Il s’est dit profondément choqué par les accusations portées contre lui par l'enquêteur judiciaire de l'explosion du port de Beyrouth, le juge Fadi Sawan. « Je lutte contre la corruption dès le début, et pourtant je suis désormais considéré comme corrompu du fait que je n'ai pas visité le port », a-t-il ajouté.
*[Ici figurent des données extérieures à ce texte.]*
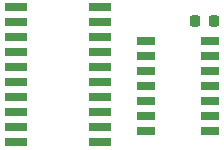
<source format=gbr>
%TF.GenerationSoftware,KiCad,Pcbnew,8.0.6*%
%TF.CreationDate,2024-12-20T03:38:08-05:00*%
%TF.ProjectId,MAX5719_breakout,4d415835-3731-4395-9f62-7265616b6f75,rev?*%
%TF.SameCoordinates,Original*%
%TF.FileFunction,Paste,Top*%
%TF.FilePolarity,Positive*%
%FSLAX46Y46*%
G04 Gerber Fmt 4.6, Leading zero omitted, Abs format (unit mm)*
G04 Created by KiCad (PCBNEW 8.0.6) date 2024-12-20 03:38:08*
%MOMM*%
%LPD*%
G01*
G04 APERTURE LIST*
G04 Aperture macros list*
%AMRoundRect*
0 Rectangle with rounded corners*
0 $1 Rounding radius*
0 $2 $3 $4 $5 $6 $7 $8 $9 X,Y pos of 4 corners*
0 Add a 4 corners polygon primitive as box body*
4,1,4,$2,$3,$4,$5,$6,$7,$8,$9,$2,$3,0*
0 Add four circle primitives for the rounded corners*
1,1,$1+$1,$2,$3*
1,1,$1+$1,$4,$5*
1,1,$1+$1,$6,$7*
1,1,$1+$1,$8,$9*
0 Add four rect primitives between the rounded corners*
20,1,$1+$1,$2,$3,$4,$5,0*
20,1,$1+$1,$4,$5,$6,$7,0*
20,1,$1+$1,$6,$7,$8,$9,0*
20,1,$1+$1,$8,$9,$2,$3,0*%
G04 Aperture macros list end*
%ADD10R,1.525000X0.650000*%
%ADD11R,1.825000X0.700000*%
%ADD12RoundRect,0.225000X0.225000X0.250000X-0.225000X0.250000X-0.225000X-0.250000X0.225000X-0.250000X0*%
G04 APERTURE END LIST*
D10*
%TO.C,IC1*%
X166958000Y-110660000D03*
X166958000Y-111930000D03*
X166958000Y-113200000D03*
X166958000Y-114470000D03*
X166958000Y-115740000D03*
X166958000Y-117010000D03*
X166958000Y-118280000D03*
X172382000Y-118280000D03*
X172382000Y-117010000D03*
X172382000Y-115740000D03*
X172382000Y-114470000D03*
X172382000Y-113200000D03*
X172382000Y-111930000D03*
X172382000Y-110660000D03*
%TD*%
D11*
%TO.C,IC2*%
X163074000Y-119253000D03*
X163074000Y-117983000D03*
X163074000Y-116713000D03*
X163074000Y-115443000D03*
X163074000Y-114173000D03*
X163074000Y-112903000D03*
X163074000Y-111633000D03*
X163074000Y-110363000D03*
X163074000Y-109093000D03*
X163074000Y-107823000D03*
X155950000Y-107823000D03*
X155950000Y-109093000D03*
X155950000Y-110363000D03*
X155950000Y-111633000D03*
X155950000Y-112903000D03*
X155950000Y-114173000D03*
X155950000Y-115443000D03*
X155950000Y-116713000D03*
X155950000Y-117983000D03*
X155950000Y-119253000D03*
%TD*%
D12*
%TO.C,C1*%
X172670000Y-108970000D03*
X171120000Y-108970000D03*
%TD*%
M02*

</source>
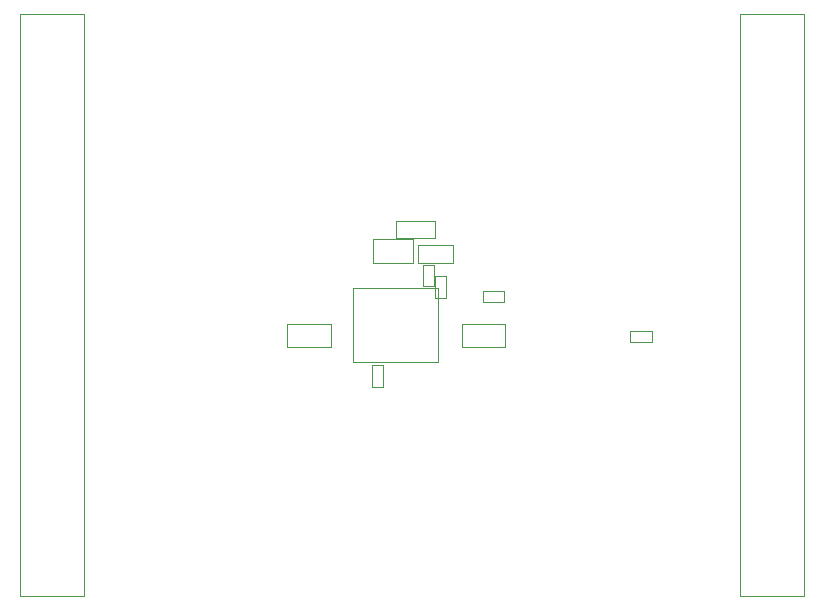
<source format=gbr>
%TF.GenerationSoftware,KiCad,Pcbnew,(6.0.11)*%
%TF.CreationDate,2024-08-05T21:32:57+07:00*%
%TF.ProjectId,Stepper_Motor_Expansion_Brd_revA,53746570-7065-4725-9f4d-6f746f725f45,rev?*%
%TF.SameCoordinates,PX5f5e100PY5f5e100*%
%TF.FileFunction,Other,User*%
%FSLAX46Y46*%
G04 Gerber Fmt 4.6, Leading zero omitted, Abs format (unit mm)*
G04 Created by KiCad (PCBNEW (6.0.11)) date 2024-08-05 21:32:57*
%MOMM*%
%LPD*%
G01*
G04 APERTURE LIST*
%ADD10C,0.050000*%
G04 APERTURE END LIST*
D10*
X42900000Y24380000D02*
X42900000Y26280000D01*
X39200000Y26280000D02*
X39200000Y24380000D01*
X42900000Y26280000D02*
X39200000Y26280000D01*
X39200000Y24380000D02*
X42900000Y24380000D01*
X35540000Y32970000D02*
X35540000Y31510000D01*
X38500000Y32970000D02*
X35540000Y32970000D01*
X35540000Y31510000D02*
X38500000Y31510000D01*
X38500000Y31510000D02*
X38500000Y32970000D01*
X1795000Y52535000D02*
X7245000Y52535000D01*
X7245000Y52535000D02*
X7245000Y3265000D01*
X7245000Y3265000D02*
X1795000Y3265000D01*
X1795000Y3265000D02*
X1795000Y52535000D01*
X33610000Y35010000D02*
X33610000Y33550000D01*
X33610000Y33550000D02*
X36910000Y33550000D01*
X36910000Y33550000D02*
X36910000Y35010000D01*
X36910000Y35010000D02*
X33610000Y35010000D01*
X55280000Y25700000D02*
X53460000Y25700000D01*
X53460000Y25700000D02*
X53460000Y24780000D01*
X55280000Y24780000D02*
X55280000Y25700000D01*
X53460000Y24780000D02*
X55280000Y24780000D01*
X37220000Y29320000D02*
X37220000Y23080000D01*
X37220000Y23080000D02*
X29980000Y23080000D01*
X29980000Y29320000D02*
X37220000Y29320000D01*
X29980000Y23080000D02*
X29980000Y29320000D01*
X24420000Y24370000D02*
X28120000Y24370000D01*
X28120000Y26270000D02*
X24420000Y26270000D01*
X24420000Y26270000D02*
X24420000Y24370000D01*
X28120000Y24370000D02*
X28120000Y26270000D01*
X36930000Y30360000D02*
X36930000Y28540000D01*
X37850000Y28540000D02*
X37850000Y30360000D01*
X37850000Y30360000D02*
X36930000Y30360000D01*
X36930000Y28540000D02*
X37850000Y28540000D01*
X36870000Y29490000D02*
X36870000Y31310000D01*
X35950000Y31310000D02*
X35950000Y29490000D01*
X36870000Y31310000D02*
X35950000Y31310000D01*
X35950000Y29490000D02*
X36870000Y29490000D01*
X62755000Y52535000D02*
X68205000Y52535000D01*
X62755000Y3265000D02*
X62755000Y52535000D01*
X68205000Y3265000D02*
X62755000Y3265000D01*
X68205000Y52535000D02*
X68205000Y3265000D01*
X42810000Y28170000D02*
X42810000Y29090000D01*
X42810000Y29090000D02*
X40990000Y29090000D01*
X40990000Y28170000D02*
X42810000Y28170000D01*
X40990000Y29090000D02*
X40990000Y28170000D01*
X35100000Y31510000D02*
X35100000Y33470000D01*
X31700000Y31510000D02*
X35100000Y31510000D01*
X31700000Y33470000D02*
X31700000Y31510000D01*
X35100000Y33470000D02*
X31700000Y33470000D01*
X31580000Y20980000D02*
X32500000Y20980000D01*
X31580000Y22800000D02*
X31580000Y20980000D01*
X32500000Y22800000D02*
X31580000Y22800000D01*
X32500000Y20980000D02*
X32500000Y22800000D01*
M02*

</source>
Sur un autre plan, le Premier ministre sortant a suggéré que le pays risquait une fermeture totale après le Nouvel An, et qu’il craignait que le nombre de cas de Covid-19 n'augmente. Selon lui, le nombre de cas enregistrés à ce jour est raisonnable, en ajoutant que les vols seront suspendus si les infections en provenance de l'étranger continuent d'augmenter.
Par ailleurs, Diab a réitéré son refus de lever les subventions accordées par l'État pour les matériaux de base. Cependant, il a souligné qu'il était favorable à la rationalisation « parce que les riches ne doivent pas bénéficier des subventions destinées uniquement aux nécessiteux ».
Il a indiqué avoir demandé au gouverneur de la Banque du Liban de faire part du montant qui reste à la banque centrale pour les subventions « Nous avons appris par les médias que nous disposons de 2 milliards de dollars, ce qui doit nous suffire pendant au moins six mois en attendant de trouver d'autres solutions. J'ai proposé au Parlement d’émettre une carte de financement. Cette décision doit être prise conjointement par le gouvernement sortant, le Parlement et la banque centrale », a-t-il dit.
Diab a fait remarquer par ailleurs que le Liban souffre d'un système intégral de corruption. « C'est un système politique, financier et économique interconnecté. Si l'audit juricomptable décèle les sources de la corruption - comme cela va se produire lors de l'audit des comptes de la Banque du Liban - nous pourrons alors dire que nous sommes sur la bonne voie judiciaire, et c’est mieux que de s’attaquer aux propriétés publiques, comme ce fut le cas dans les rues - cela ne sert ni la révolution ni les revendications du peuple libanais ».
Les propos de Diab ont coïncidé avec des manifestations des étudiants des universités privées dans la rue Bliss devant le campus de l'Université américaine de Beyrouth (AUB). Les étudiants contestaient la décision de l'université d’adopter le taux de change intermédiaire du dollar fixé par les banques libanaises, soit 3 900 livres libanaises. Le taux officiel est de 1 515 livres, ce qui signifie que les frais de scolarité vont plus que doubler.
Les étudiants furieux ont bloqué la rue Bliss pendant quelque temps, alors que les forces anti-émeutes appliquaient des mesures de sécurité pour protéger l'université. Les manifestants scandaient « à bas le capitalisme » et « l'AUB ressemble à une caserne militaire ».
Ce texte est la traduction d’un article paru sur Arabnews.com.